Le gamin était fier, comme souvent le sont les Italiens, et particulièrement ces ouvriers piémontais, habitués depuis leur plus jeune âge à prouver leur virilité dans des jeux de force qui les endurcissaient, et dont la réputation de résistance et d’habileté se justifiait. L’enfer de feu et de sel s’ouvrait sous les pas des ouvriers. Paolo ne desserrait pas les dents. Le deuxième battage de deux heures se termina. À la pause pour le repas, il rassura son grand frère. Il disposait de la puissance et de la vigueur nécessaires pour résister. Ils mangeaient entre eux. Ils ne se mélangeaient pas aux bricoles des Français, car ces derniers jalousaient leur force, sans oublier de leur faire remarquer qu’ils n’étaient pas chez eux.

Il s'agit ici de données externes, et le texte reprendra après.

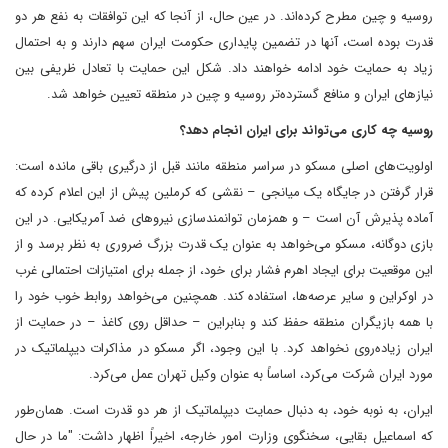
روسیه و چین مطرح کرده‌اند. در عین حال، از آنجا که این توافقات به نفع هر دو
قدرت بوده است، آنها در تضمین پایداری حکومت ایران سهم دارند و به احتمال
زیاد به حمایت خود ادامه خواهند داد. شکل این حمایت با تعادل ظریفی بین
نیازهای ایران و منافع گسترده‌تر روسیه و چین در منطقه تعیین خواهد شد.
روسیه چه کاری می‌تواند برای ایران انجام دهد؟
اولویت‌های اصلی مسکو در سراسر منطقه مانند قبل از درگیری باقی مانده است:
قرار گرفتن در جایگاه یک میانجی – نقشی که کرملین پیش از این اعلام کرده که
آماده پذیرش آن است – و همزمان توانمندسازی نیروهای ضد آمریکایی. در این
بازی دوگانه، مسکو می‌خواهد به عنوان یک قدرت بزرگ ضروری به نظر برسد و از
این موقعیت برای ایجاد اهرم فشار برای خود، از جمله برای امتیازات احتمالی غرب
در اوکراین و سایر عرصه‌ها، استفاده کند. همچنین می‌خواهد روابط خوب خود را
با همه بازیگران منطقه حفظ کند و بنابراین – حداقل روی کاغذ – در حمایت از
ایران زیاده‌روی نخواهد کرد. با این وجود، اگر مسکو در مذاکرات دیپلماتیک در
مورد ایران شرکت می‌کرد، اساساً به عنوان وکیل تهران عمل می‌کرد.
ایران، به نوبه خود، به دنبال حمایت دیپلماتیک از هر دو قدرت است. همان‌طور
که اسماعیل بقایی، سخنگوی وزارت امور خارجه، اخیراً اظهار داشت: "ما در حال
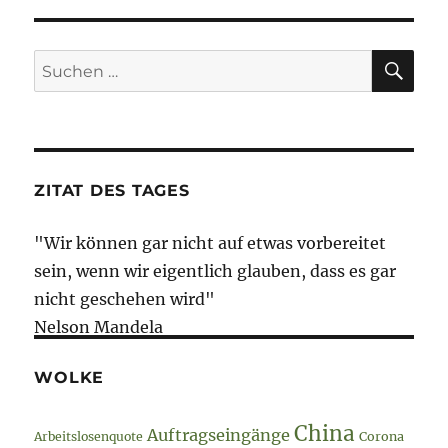
War
–
27.
SU
Suche
April
nach:
2022
–
Tag
63
ZITAT DES TAGES
"Wir können gar nicht auf etwas vorbereitet
sein, wenn wir eigentlich glauben, dass es gar
nicht geschehen wird"
Nelson Mandela
WOLKE
China
Auftragseingänge
Arbeitslosenquote
Corona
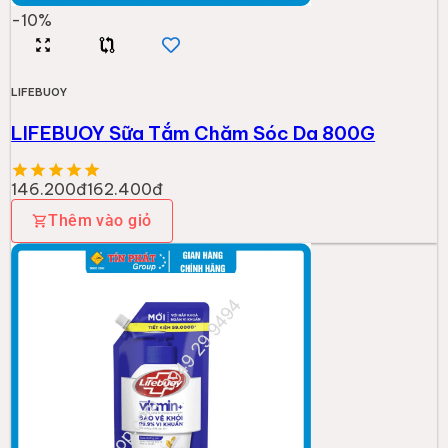
-
10
%
LIFEBUOY
LIFEBUOY Sữa Tắm Chăm Sóc Da 800G
146.200đ
162.400đ
Thêm vào giỏ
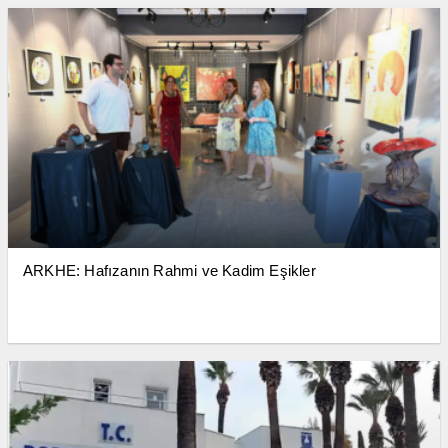
ARKHE: Hafızanın Rahmi ve Kadim Eşikler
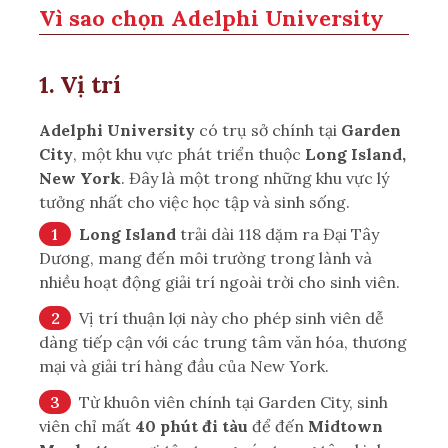
Vì sao chọn Adelphi University
1. Vị trí
Adelphi University
có trụ sở chính tại
Garden
City
, một khu vực phát triển thuộc
Long Island,
New York
. Đây là một trong những khu vực lý
tưởng nhất cho việc học tập và sinh sống.
Long Island
trải dài 118 dặm ra Đại Tây
Dương, mang đến môi trường trong lành và
nhiều hoạt động giải trí ngoài trời cho sinh viên.
Vị trí thuận lợi này cho phép sinh viên dễ
dàng tiếp cận với các trung tâm văn hóa, thương
mại và giải trí hàng đầu của New York.
Từ khuôn viên chính tại Garden City, sinh
viên chỉ mất
40 phút đi tàu
để đến
Midtown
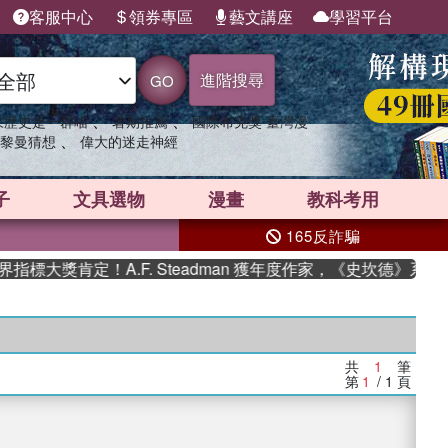
客服中心
領券專區
藝文講座
學習平台
進階搜尋
GO
、
、
果歷史是一群喵
暑期推薦
國際布克獎 臺灣漫
、
黎曼猜想
偉大的迷走神經
子
文具選物
漫畫
教科考用
165反詐騙
標大獎肯定！A.F. Steadman 獲年度作家，《史坎德》系列
共
1
筆
第
1
/ 1
頁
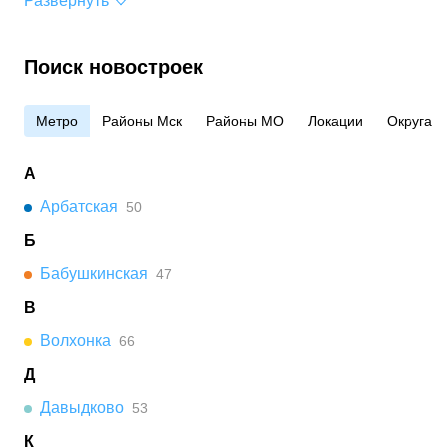
Развернуть
Поиск новостроек
Метро
Районы Мск
Районы МО
Локации
Округа
А
Арбатская
50
Б
Бабушкинская
47
В
Волхонка
66
Д
Давыдково
53
К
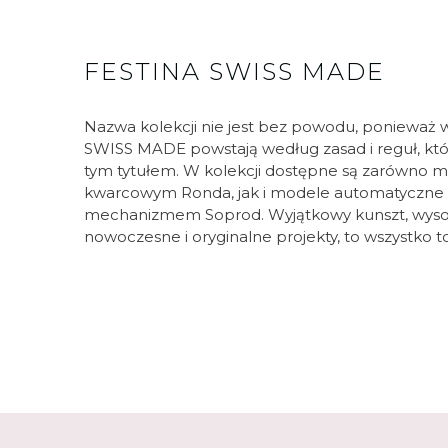
FESTINA SWISS MADE
Nazwa kolekcji nie jest bez powodu, ponieważ w
SWISS MADE powstają według zasad i reguł, któ
tym tytułem. W kolekcji dostępne są zarówno
kwarcowym Ronda, jak i modele automatyczne
mechanizmem Soprod. Wyjątkowy kunszt, wysokie
nowoczesne i oryginalne projekty, to wszystko 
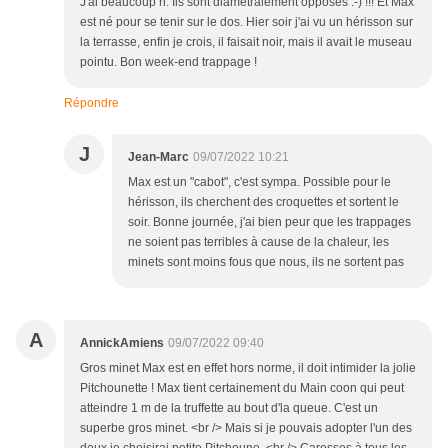
J'ai beaucoup ri. Ils sont diamétralement opposés :-) !!! Et Max
est né pour se tenir sur le dos. Hier soir j'ai vu un hérisson sur
la terrasse, enfin je crois, il faisait noir, mais il avait le museau
pointu. Bon week-end trappage !
Répondre
J
Jean-Marc
09/07/2022 10:21
Max est un "cabot", c'est sympa. Possible pour le
hérisson, ils cherchent des croquettes et sortent le
soir. Bonne journée, j'ai bien peur que les trappages
ne soient pas terribles à cause de la chaleur, les
minets sont moins fous que nous, ils ne sortent pas
A
AnnickAmiens
09/07/2022 09:40
Gros minet Max est en effet hors norme, il doit intimider la jolie
Pitchounette ! Max tient certainement du Main coon qui peut
atteindre 1 m de la truffette au bout d'la queue. C'est un
superbe gros minet. <br /> Mais si je pouvais adopter l'un des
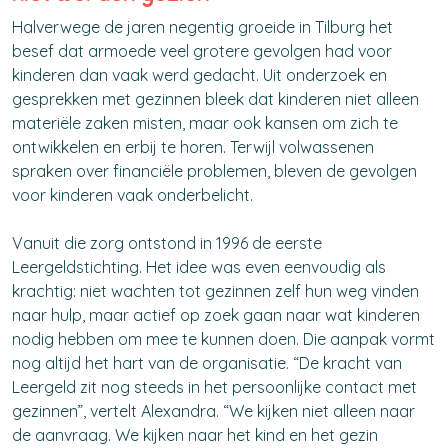
Halverwege de jaren negentig groeide in Tilburg het
besef dat armoede veel grotere gevolgen had voor
kinderen dan vaak werd gedacht. Uit onderzoek en
gesprekken met gezinnen bleek dat kinderen niet alleen
materiële zaken misten, maar ook kansen om zich te
ontwikkelen en erbij te horen. Terwijl volwassenen
spraken over financiële problemen, bleven de gevolgen
voor kinderen vaak onderbelicht.
Vanuit die zorg ontstond in 1996 de eerste
Leergeldstichting. Het idee was even eenvoudig als
krachtig: niet wachten tot gezinnen zelf hun weg vinden
naar hulp, maar actief op zoek gaan naar wat kinderen
nodig hebben om mee te kunnen doen.
Die aanpak vormt
nog altijd het hart van de organisatie.
“De kracht van
Leergeld zit nog steeds in het persoonlijke contact met
gezinnen”, vertelt Alexandra. “We kijken niet alleen naar
de aanvraag. We kijken naar het kind en het gezin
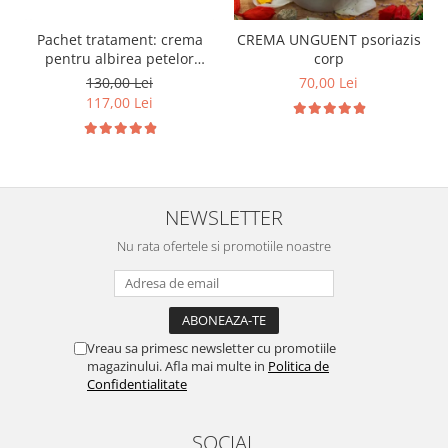
Pachet tratament: crema
CREMA UNGUENT psoriazis
pentru albirea petelor
corp
pigmentare + apa de fata
130,00 Lei
70,00 Lei
pentru ten patat
117,00 Lei
NEWSLETTER
Nu rata ofertele si promotiile noastre
Vreau sa primesc newsletter cu promotiile
magazinului. Afla mai multe in
Politica de
Confidentialitate
SOCIAL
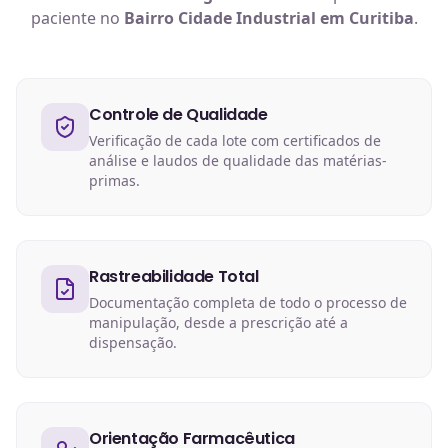
paciente no
Bairro Cidade Industrial em Curitiba
.
Controle de Qualidade
Verificação de cada lote com certificados de
análise e laudos de qualidade das matérias-
primas.
Rastreabilidade Total
Documentação completa de todo o processo de
manipulação, desde a prescrição até a
dispensação.
Orientação Farmacêutica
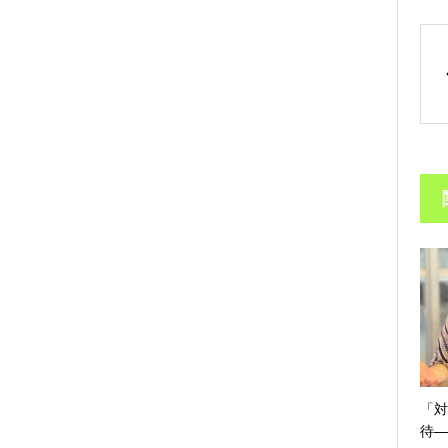
「対
待―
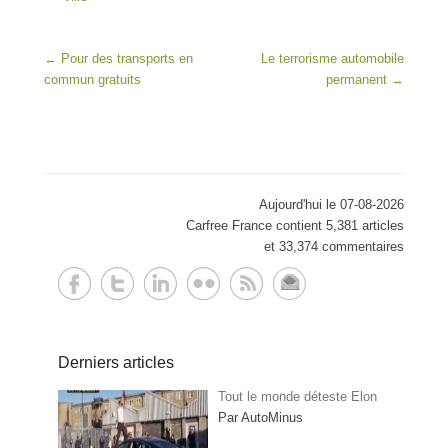
Post navigation
←
Pour des transports en
Le terrorisme automobile
commun gratuits
permanent
→
Aujourd'hui le 07-08-2026
Carfree France contient 5,381 articles
et 33,374 commentaires
Derniers articles
Tout le monde déteste Elon
Par AutoMinus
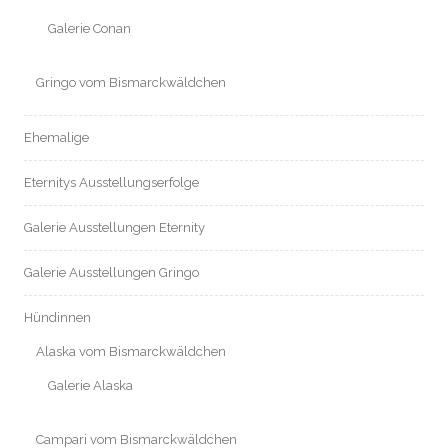
Galerie Conan
Gringo vom Bismarckwäldchen
Ehemalige
Eternitys Ausstellungserfolge
Galerie Ausstellungen Eternity
Galerie Ausstellungen Gringo
Hündinnen
Alaska vom Bismarckwäldchen
Galerie Alaska
Campari vom Bismarckwäldchen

Chez Davignon, au salin de la Comtesse, régnait une ambiance nettement plus sympathique, même si Lino imposait un rythme très soutenu. Il comprenait l’angoisse de son patron quant aux orages du 15 août, assez fréquents dans la région. Ils pouvaient anéantir, en quelques heures, une année de labeur. Comme pour tous les travaux de la terre, la pluie est nécessaire, car, combinée au mistral, elle opère la magie du « gâteau de sel », c’est-à-dire les couches de saumures déposées au fil des évaporations, mais l’orage peut rapidement tout détruire. Il gorge d’eau les tables, le sel devient déliquescent et très difficile à mettre en gerbe. Le maître mot est : vite, pas de temps à perdre, il faut aller vite !

Même inquiétude et rythme soutenu à la station où Frédéric s’assurait que les charrettes pleines de sel étaient déchargées correctement et les wagons des Davignon bien identifiés. Il était décidé à montrer à son père sa capacité à mener l’exploitation et il imposait, dans ce but, une cadence infernale aux gars. Marius était resté au salin pour assurer le remplissage rapide. En gare les hommes actionnaient les wagons pendant que d’autres positionnaient les convois dans cette fourmilière survoltée.